**Set exercise:** Write out the lines from the line with "genus: Cathartes" to the line with "genus: Polystichum", swapping "common name" for "vernacular name" everywhere and leaving everything else as it is.

**Exercise material:**
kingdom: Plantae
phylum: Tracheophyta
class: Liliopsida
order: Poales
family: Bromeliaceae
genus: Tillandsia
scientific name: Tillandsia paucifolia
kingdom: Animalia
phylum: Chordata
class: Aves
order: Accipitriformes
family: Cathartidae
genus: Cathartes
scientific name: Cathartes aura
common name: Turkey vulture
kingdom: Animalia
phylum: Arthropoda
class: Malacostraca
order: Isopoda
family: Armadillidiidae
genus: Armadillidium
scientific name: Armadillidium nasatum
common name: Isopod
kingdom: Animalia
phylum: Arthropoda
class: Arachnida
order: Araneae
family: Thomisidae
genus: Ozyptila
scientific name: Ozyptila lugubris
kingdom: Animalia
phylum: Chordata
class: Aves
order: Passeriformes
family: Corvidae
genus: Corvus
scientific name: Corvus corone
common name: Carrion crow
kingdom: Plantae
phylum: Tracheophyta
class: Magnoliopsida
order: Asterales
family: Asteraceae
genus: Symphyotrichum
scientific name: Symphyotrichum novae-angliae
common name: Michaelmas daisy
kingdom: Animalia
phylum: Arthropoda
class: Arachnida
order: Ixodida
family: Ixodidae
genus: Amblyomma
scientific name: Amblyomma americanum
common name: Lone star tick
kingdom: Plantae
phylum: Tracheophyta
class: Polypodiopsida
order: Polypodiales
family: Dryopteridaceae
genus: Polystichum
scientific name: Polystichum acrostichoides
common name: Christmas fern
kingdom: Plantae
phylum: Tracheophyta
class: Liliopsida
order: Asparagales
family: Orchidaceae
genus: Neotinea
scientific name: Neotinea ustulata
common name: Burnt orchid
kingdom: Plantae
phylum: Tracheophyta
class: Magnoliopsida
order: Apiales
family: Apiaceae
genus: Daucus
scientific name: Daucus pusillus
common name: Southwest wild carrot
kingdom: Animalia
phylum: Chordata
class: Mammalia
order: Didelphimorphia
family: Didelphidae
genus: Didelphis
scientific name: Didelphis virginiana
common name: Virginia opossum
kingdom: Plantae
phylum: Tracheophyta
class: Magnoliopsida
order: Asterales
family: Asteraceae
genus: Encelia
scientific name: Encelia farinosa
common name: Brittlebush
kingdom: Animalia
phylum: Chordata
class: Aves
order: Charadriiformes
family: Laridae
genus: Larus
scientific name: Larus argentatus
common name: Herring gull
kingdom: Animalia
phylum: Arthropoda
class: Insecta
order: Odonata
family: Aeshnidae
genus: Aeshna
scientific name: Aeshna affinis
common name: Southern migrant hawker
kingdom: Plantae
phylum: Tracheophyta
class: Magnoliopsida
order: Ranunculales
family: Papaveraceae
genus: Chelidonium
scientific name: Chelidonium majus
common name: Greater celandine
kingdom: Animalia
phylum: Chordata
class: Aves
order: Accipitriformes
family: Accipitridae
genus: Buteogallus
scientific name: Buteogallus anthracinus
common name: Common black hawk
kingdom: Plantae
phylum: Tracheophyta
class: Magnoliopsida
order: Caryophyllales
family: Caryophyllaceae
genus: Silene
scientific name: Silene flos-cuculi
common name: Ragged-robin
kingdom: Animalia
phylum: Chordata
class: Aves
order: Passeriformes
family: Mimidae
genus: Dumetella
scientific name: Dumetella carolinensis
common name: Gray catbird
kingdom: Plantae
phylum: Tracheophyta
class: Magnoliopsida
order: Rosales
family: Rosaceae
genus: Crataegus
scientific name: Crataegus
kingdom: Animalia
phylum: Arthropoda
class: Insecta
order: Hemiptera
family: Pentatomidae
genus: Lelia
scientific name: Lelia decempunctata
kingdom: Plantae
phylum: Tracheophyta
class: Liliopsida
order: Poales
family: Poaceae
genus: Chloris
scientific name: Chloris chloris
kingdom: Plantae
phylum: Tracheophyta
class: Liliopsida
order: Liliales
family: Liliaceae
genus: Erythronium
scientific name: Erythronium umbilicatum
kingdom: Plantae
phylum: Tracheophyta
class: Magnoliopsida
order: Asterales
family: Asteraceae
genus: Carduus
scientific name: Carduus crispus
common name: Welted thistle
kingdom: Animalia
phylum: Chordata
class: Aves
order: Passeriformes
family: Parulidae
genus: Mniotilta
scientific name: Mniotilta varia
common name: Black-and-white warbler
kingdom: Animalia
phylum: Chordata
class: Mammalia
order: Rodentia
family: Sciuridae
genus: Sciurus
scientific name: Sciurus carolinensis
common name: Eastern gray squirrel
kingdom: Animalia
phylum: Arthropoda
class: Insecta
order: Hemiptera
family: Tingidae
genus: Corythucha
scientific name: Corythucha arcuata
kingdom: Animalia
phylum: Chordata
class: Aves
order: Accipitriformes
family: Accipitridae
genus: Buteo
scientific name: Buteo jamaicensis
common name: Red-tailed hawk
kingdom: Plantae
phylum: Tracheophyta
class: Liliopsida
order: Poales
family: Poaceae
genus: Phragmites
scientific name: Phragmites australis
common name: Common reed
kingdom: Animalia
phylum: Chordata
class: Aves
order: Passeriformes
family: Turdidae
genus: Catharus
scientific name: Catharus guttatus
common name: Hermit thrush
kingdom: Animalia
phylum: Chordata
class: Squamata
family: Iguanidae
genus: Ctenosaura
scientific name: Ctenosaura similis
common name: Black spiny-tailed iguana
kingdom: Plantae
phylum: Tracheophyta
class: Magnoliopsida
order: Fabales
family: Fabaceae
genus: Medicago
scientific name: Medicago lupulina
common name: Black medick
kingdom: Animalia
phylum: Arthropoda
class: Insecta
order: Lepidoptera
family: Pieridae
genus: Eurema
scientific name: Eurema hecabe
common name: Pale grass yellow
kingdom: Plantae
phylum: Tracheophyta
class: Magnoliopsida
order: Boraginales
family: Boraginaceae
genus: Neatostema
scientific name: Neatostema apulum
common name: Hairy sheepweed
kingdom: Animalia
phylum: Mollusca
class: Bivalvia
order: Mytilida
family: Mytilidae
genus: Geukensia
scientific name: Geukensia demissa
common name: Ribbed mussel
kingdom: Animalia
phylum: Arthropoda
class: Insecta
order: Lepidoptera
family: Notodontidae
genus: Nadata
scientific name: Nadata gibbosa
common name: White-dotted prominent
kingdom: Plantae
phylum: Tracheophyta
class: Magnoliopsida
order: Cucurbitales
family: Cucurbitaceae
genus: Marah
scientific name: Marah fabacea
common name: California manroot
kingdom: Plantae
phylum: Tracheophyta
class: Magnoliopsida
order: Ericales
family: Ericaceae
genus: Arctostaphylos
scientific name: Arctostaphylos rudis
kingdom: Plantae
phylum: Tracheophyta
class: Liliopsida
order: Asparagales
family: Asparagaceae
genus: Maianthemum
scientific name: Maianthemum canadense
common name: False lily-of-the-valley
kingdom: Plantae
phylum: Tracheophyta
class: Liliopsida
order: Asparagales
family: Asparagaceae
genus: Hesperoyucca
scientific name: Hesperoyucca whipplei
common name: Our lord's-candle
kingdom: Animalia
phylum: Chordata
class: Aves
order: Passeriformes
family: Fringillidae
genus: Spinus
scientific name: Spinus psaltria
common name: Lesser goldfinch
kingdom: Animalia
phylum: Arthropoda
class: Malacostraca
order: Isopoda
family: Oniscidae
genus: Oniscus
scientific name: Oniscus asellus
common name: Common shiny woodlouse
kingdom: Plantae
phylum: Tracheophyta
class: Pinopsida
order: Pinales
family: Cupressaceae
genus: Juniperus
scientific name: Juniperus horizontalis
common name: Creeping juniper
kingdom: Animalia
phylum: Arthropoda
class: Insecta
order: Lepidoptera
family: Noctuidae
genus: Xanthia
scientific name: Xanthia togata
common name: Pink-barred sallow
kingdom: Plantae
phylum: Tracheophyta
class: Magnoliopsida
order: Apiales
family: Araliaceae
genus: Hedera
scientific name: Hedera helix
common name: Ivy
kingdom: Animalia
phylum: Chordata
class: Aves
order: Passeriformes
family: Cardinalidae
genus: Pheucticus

**Output:**
genus: Cathartes
scientific name: Cathartes aura
vernacular name: Turkey vulture
kingdom: Animalia
phylum: Arthropoda
class: Malacostraca
order: Isopoda
family: Armadillidiidae
genus: Armadillidium
scientific name: Armadillidium nasatum
vernacular name: Isopod
kingdom: Animalia
phylum: Arthropoda
class: Arachnida
order: Araneae
family: Thomisidae
genus: Ozyptila
scientific name: Ozyptila lugubris
kingdom: Animalia
phylum: Chordata
class: Aves
order: Passeriformes
family: Corvidae
genus: Corvus
scientific name: Corvus corone
vernacular name: Carrion crow
kingdom: Plantae
phylum: Tracheophyta
class: Magnoliopsida
order: Asterales
family: Asteraceae
genus: Symphyotrichum
scientific name: Symphyotrichum novae-angliae
vernacular name: Michaelmas daisy
kingdom: Animalia
phylum: Arthropoda
class: Arachnida
order: Ixodida
family: Ixodidae
genus: Amblyomma
scientific name: Amblyomma americanum
vernacular name: Lone star tick
kingdom: Plantae
phylum: Tracheophyta
class: Polypodiopsida
order: Polypodiales
family: Dryopteridaceae
genus: Polystichum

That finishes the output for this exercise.